Typically, after buying mortgages, the companies repackage them and resell them to other investors. In recent years, however, they have held onto more and more of their investments -- a strategy critics say may boost company profit but has little to do with their government-chartered mission of supporting homeownership.

In a version of the bill approved by Oxley's committee in May, the new regulator would be able to adjust the size of the companies' portfolios to keep them from running into financial trouble. In Shelby's bill, by contrast, the regulator would also be able to look more broadly at whether the size of either company poses a risk to the financial system. The regulator would also have the power to force Fannie Mae and Freddie Mac to dispose of assets that do not help them fulfill their housing mission.

It is unclear by how much Shelby's bill might force Fannie Mae and Freddie Mac to contract. Greenspan at one point said he thought the companies needed to hold only around $200 billion apiece in their portfolios to keep money flowing in the housing market.

Shelby cited concern over the companies' investment portfolios when he came out against a proposal in the House bill that would require Fannie Mae and Freddie Mac to contribute a portion of their profit to fund the creation of low-income housing. He said such a fund would give the companies an incentive to expand their investment holdings to boost profit.

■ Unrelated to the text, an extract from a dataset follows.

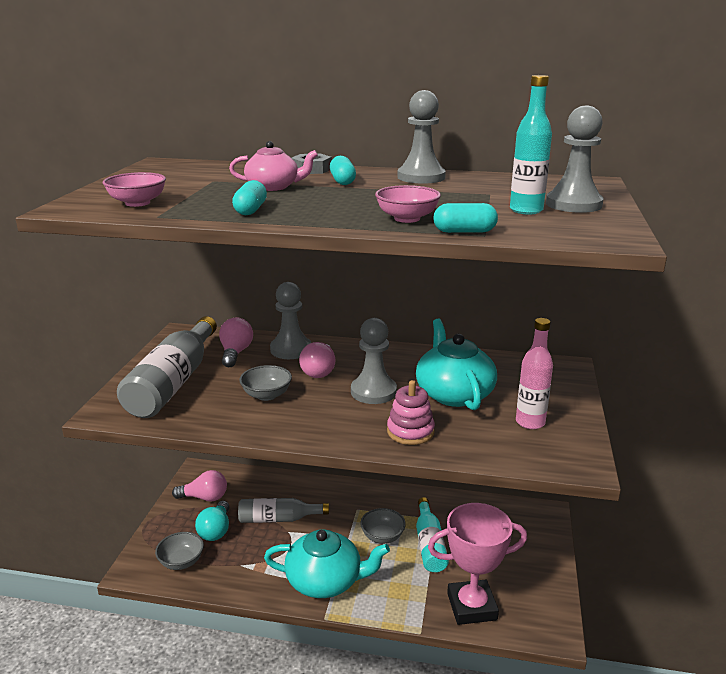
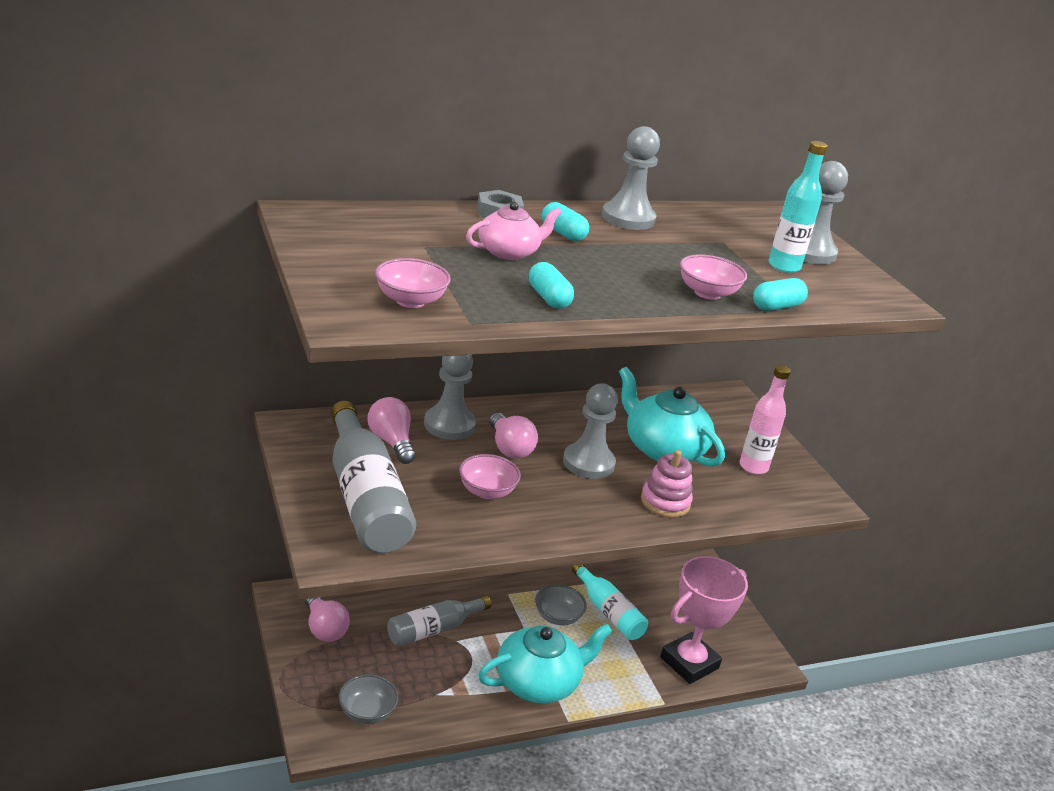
camera: 35 degrees left, 5 degrees up
(204, 497) = (324, 628): pink light bulb -> pink light bulb turned 90 degrees clockwise
(216, 530) = (374, 664): turquoise light bulb -> none
(266, 395) = (487, 491): grey bowl -> pink bowl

Shelby did not include the proposed set-aside in the bill he released yesterday, making it less likely that Democrats will vote for it. As a result, the bill, while likely to be approved by the Banking Committee next week, may not reach the Senate floor, said analysts.

"Chairman Shelby has tailored a bill to gain administration support at the expense of obtaining bipartisan legislation," said Howard Glaser, a housing industry consultant. "A partisan split tends not to launch a bill to the head of the line for consideration by the full Senate."